Trump Says Bolton's Authorship of Tell-All Book 'Highly Inappropriate'

President Donald Trump said Monday during a roundtable meeting at the White House that the fact former National Security adviser John Bolton wrote a book about his time in the White House was "highly inappropriate."

Bolton's book, The Room Where It Happened, is expected to include information about the telephone call between Trump and Ukraine President Volodymyr Zelenskiy in which Trump allegedly asked for an investigation into the dealings of both Joe and Hunter Biden. Trump's administration has been critical of the book's impending release, saying it contains classified information. Originally slated for release in March, the book is now expected to be released in June.

"Maybe [Bolton]'s not telling the truth," Trump told reporters. "He's been known not to tell the truth, a lot."

"I will consider every conversation with me as president highly classified," Trump said. "So that would mean if [Bolton] wrote a book and if the book gets out, he's broken the law. I would think he would have criminal problems."

Attorney General William Barr said during the meeting that Bolton, as a former White House official, "hasn't completed the process" set forth by the White House for publishing his book. Bolton's lawyer, Charles Cooper, has said that Bolton went through an expansive editing process in order to meet the White House's standards.

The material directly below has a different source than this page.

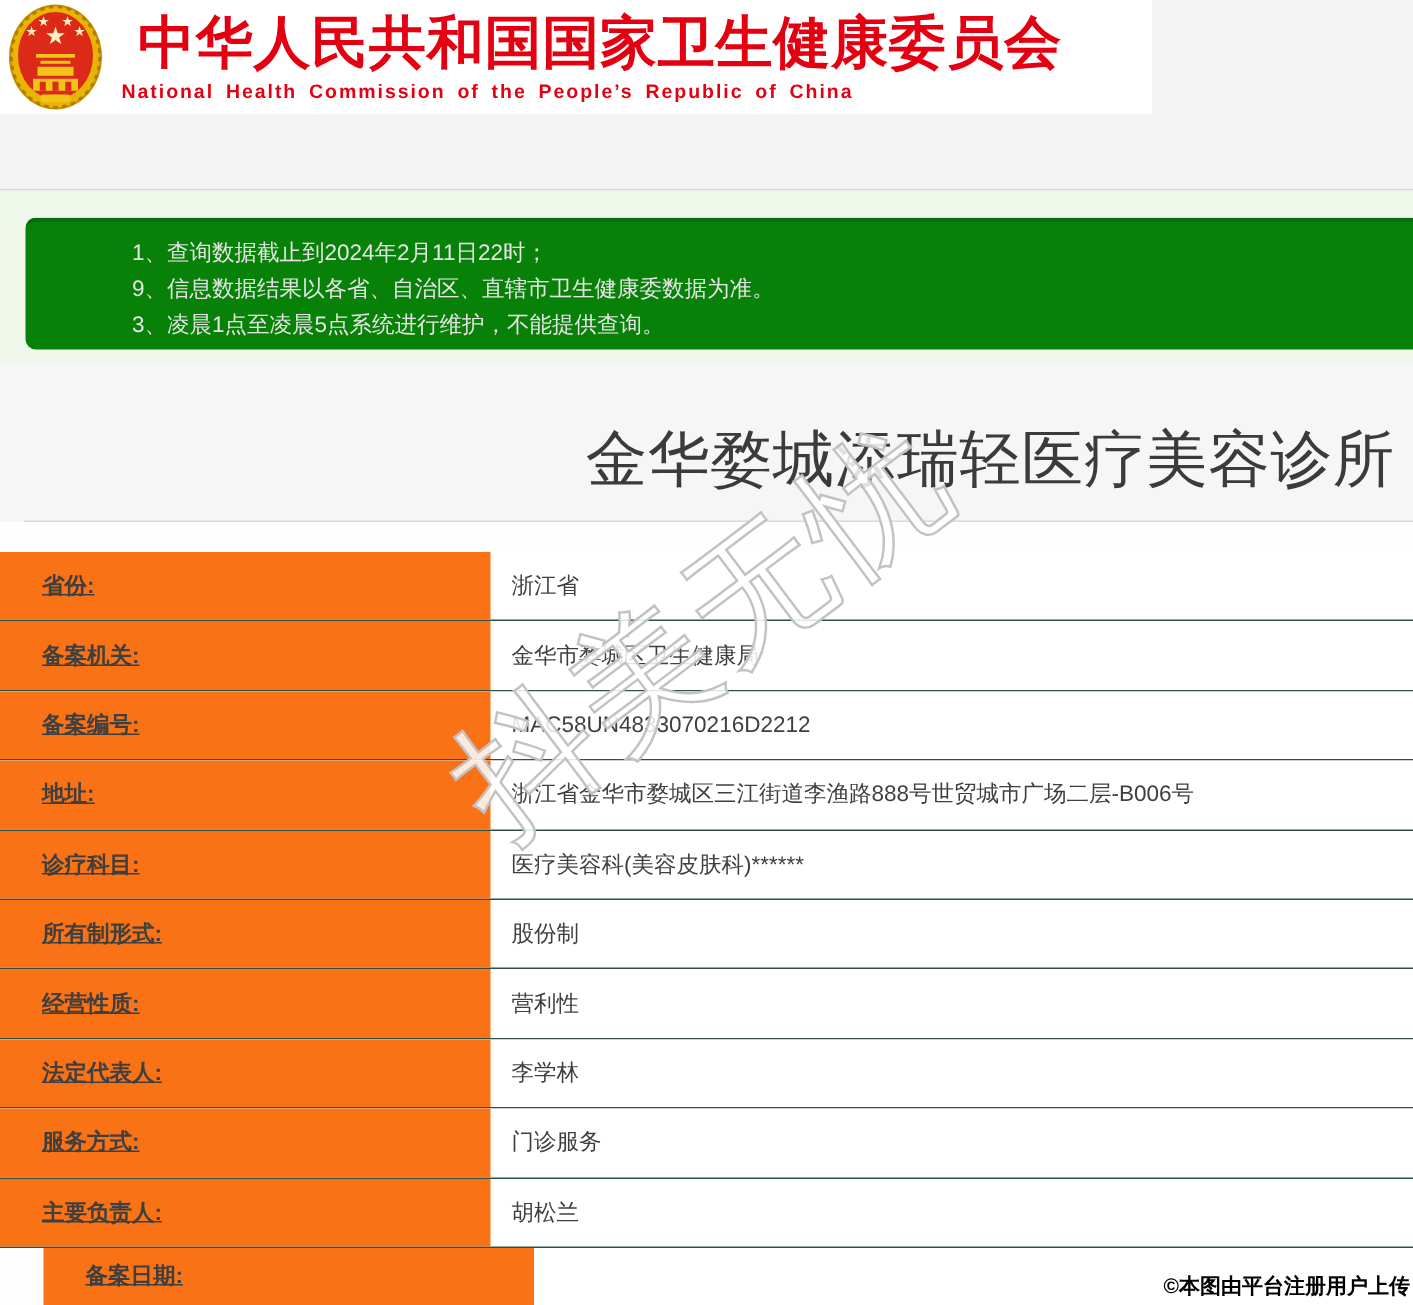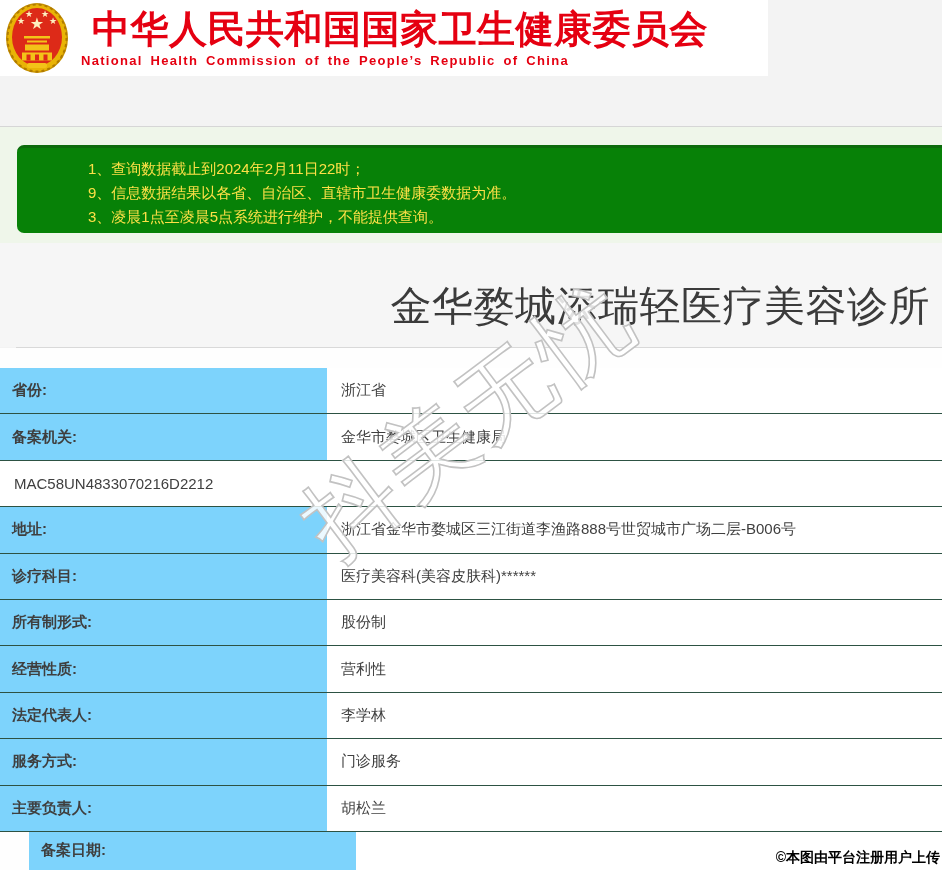"1、查询数据截止到2024年2月11日22时；" .notice-list li { color: #fde047 -> #e5e5e5 }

Cooper said attempts by the Trump administration to censor the book were a violation of Bolton's "constitutional right to speak on matters of the utmost public import" in an op-ed piece published Wednesday by The Wall Street Journal.

john bolton
Former National Security Adviser John Bolton's book about his experiences in the White House during the Trump Administration is expected to be released in June. Melissa Sue Gerrits/Getty

Newsweek reached out to the White House and Bolton's publisher, Simon & Schuster, for comment. This story will be updated with any response.

According to the description on the Simon & Schuster website, Bolton's book describes Trump as "a President for whom getting reelected was the only thing that mattered, even if it meant endangering or weakening the nation."

Trump said in January that information in Bolton's book could be harmful to national security. "He knows what I think about leaders," Trump said at a news conference in Switzerland. "What happens if he reveals what I think about a certain leader and it's not very positive? It's going to make the job very hard."

Bolton was fired by Trump in September 2019 via tweet. Trump wrote that he "disagreed strongly" with many of Bolton's suggestions, "as did others in the Administration."

In the book, Bolton allegedly claims that Ukraine's receipt of military aid from the U.S. was contingent upon their announcement of the investigations into the Bidens. Hunter Biden was a member of the board at Burisma Holdings, a Ukrainian energy company, while his father, Joe Biden, was serving as vice-president during the Obama Administration.

Bolton refused to testify before the House Intelligence Committee during the investigation phase of impeachment proceedings against Trump but did offer to testify during the trial if subpoenaed. However, Bolton was not asked to testify before Congress. Trump was acquitted of two articles of impeachment—abuse of power and obstruction of justice—by the Senate in February.